In questo caso, lo scarso afflusso di calcio induce l‘attivazione di proteinfosfatasi che defosforilano i recettori AMPA e, in questo modo, depotenziano il collegamento sinaptico. Il calcio è il regolatore bidirezionale della plasticità.(2)
Le sinapsi si potenziano e depotenziano, nascono e muoiono in continuazione, e questa caratteristica, che come abbiamo già detto è definita nel suo complesso neuroplasticità, è la base della nostra straordinaria capacità di adattamento alle mutevoli esigenze dell‘ambiente.

Voci estratte:

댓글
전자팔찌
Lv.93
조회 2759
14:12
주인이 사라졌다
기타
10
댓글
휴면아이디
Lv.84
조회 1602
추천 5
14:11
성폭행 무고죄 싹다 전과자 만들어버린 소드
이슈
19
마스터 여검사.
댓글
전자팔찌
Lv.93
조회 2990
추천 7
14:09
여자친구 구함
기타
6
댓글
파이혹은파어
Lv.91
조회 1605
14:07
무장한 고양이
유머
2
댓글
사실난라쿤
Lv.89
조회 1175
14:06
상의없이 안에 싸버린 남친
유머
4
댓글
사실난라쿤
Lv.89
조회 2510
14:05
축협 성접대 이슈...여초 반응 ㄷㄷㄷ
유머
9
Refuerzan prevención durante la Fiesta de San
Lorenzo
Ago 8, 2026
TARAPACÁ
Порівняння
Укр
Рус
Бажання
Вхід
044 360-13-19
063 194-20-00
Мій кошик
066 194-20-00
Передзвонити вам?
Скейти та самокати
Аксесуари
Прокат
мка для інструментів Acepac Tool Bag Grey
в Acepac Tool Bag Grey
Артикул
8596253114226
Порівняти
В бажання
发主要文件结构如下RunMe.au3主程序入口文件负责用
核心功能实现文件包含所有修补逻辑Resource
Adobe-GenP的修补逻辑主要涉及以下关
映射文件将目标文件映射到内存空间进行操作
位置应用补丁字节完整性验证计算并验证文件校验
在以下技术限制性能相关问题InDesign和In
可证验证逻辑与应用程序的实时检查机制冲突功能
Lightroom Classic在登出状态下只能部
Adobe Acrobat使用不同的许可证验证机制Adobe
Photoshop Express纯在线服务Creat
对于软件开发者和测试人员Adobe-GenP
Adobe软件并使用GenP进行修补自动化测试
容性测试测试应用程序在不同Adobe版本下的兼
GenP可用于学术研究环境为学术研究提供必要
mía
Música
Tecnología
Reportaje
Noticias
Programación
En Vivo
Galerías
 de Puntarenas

---

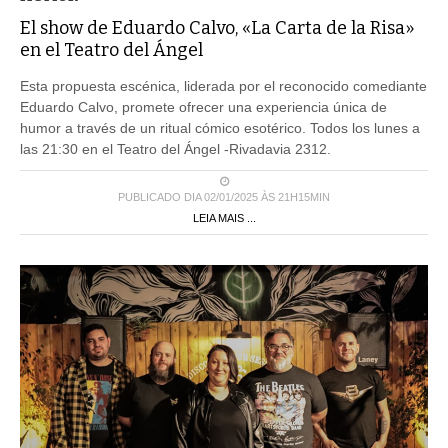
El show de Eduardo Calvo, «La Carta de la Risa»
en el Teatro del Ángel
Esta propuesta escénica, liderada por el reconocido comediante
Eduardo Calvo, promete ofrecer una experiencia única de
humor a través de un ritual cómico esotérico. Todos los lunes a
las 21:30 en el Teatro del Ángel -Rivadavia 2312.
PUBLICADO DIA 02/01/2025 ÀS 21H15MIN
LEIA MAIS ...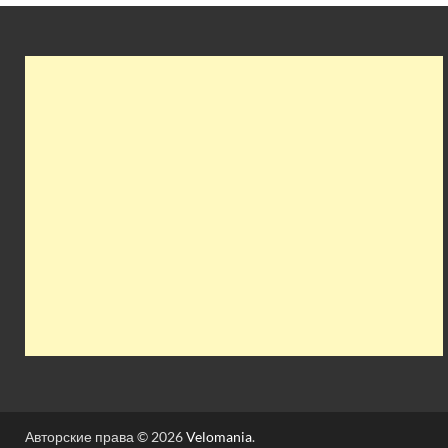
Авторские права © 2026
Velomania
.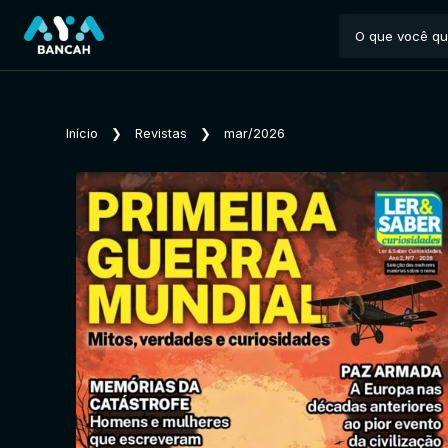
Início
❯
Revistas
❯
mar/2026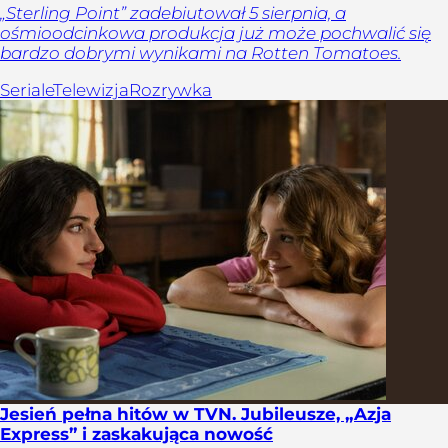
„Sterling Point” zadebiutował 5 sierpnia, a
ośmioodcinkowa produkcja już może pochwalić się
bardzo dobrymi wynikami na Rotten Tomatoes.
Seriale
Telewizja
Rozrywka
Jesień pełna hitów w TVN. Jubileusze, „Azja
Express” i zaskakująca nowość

---

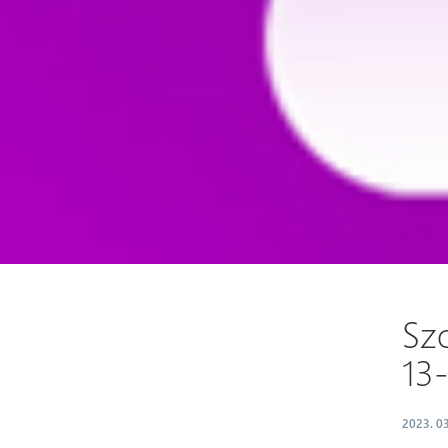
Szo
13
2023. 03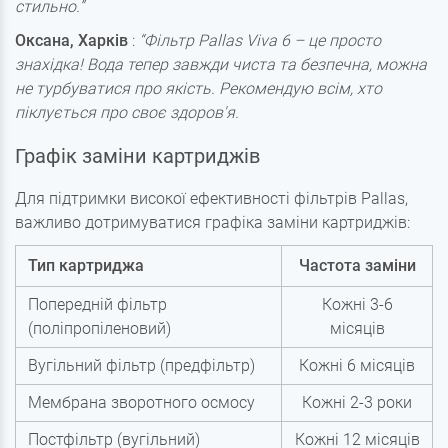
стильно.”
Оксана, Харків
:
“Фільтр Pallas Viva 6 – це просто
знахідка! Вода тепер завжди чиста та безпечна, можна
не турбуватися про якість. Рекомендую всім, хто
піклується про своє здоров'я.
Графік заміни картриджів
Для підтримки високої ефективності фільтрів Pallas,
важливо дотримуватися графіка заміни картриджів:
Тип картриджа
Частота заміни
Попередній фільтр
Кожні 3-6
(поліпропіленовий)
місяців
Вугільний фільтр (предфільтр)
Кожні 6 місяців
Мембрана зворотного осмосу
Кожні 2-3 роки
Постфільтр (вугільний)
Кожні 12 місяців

Esercizi da svolgere:
• a. Riscrivi il brano sulla plasticità sinaptica cominciando da "In questo caso, lo" e proseguendo fino a "bidirezionale della plasticità.(2)". Metti "fosfatasi proteiche" al posto di "proteinfosfatasi".
• b. Secondo il brano sulla plasticità sinaptica, perché lo scarso afflusso di calcio depotenzia il collegamento sinaptico?
• c. Continua il brano sulla plasticità sinaptica da dove si ferma.

Risposte per esercizio:
• a.
In questo caso, lo scarso afflusso di calcio induce l‘attivazione di fosfatasi proteiche che defosforilano i recettori AMPA e, in questo modo, depotenziano il collegamento sinaptico. Il calcio è il regolatore bidirezionale della plasticità.(2)

• b. Perché attiva delle proteinfosfatasi. Queste defosforilano i recettori AMPA e così depotenziano il collegamento sinaptico.

• c.
Tuttavia, a volte le memorie sono particolarmente durature, alcune muoiono con noi. Una possibile risposta potrebbe essere la recente scoperta, in una lumaca di mare, di CPEB (proteina che si lega al fattore citoplasmatico di poliadenilazione). Ha una struttura simile ai prioni (nella forma autosomica dominante si autoperpetua), è attivata dalla serotonina e sostiene una sintesi proteica perpetua nelle sinapsi, mantenendo il rimodellamento sinaptico alla base dell‘apprendimento a lungo termine.(1)
Dato che i meccanismi fondamentali per la vita sono mantenuti dall‘evoluzione in maniera simile nei vari organismi viventi, indipendentemente dalla loro complessità, questa scoperta ha aperto un nuovo filone della biologia, che potrebbe decifrare il mistero molecolare delle memorie indelebili anche nei mammiferi, uomo compreso.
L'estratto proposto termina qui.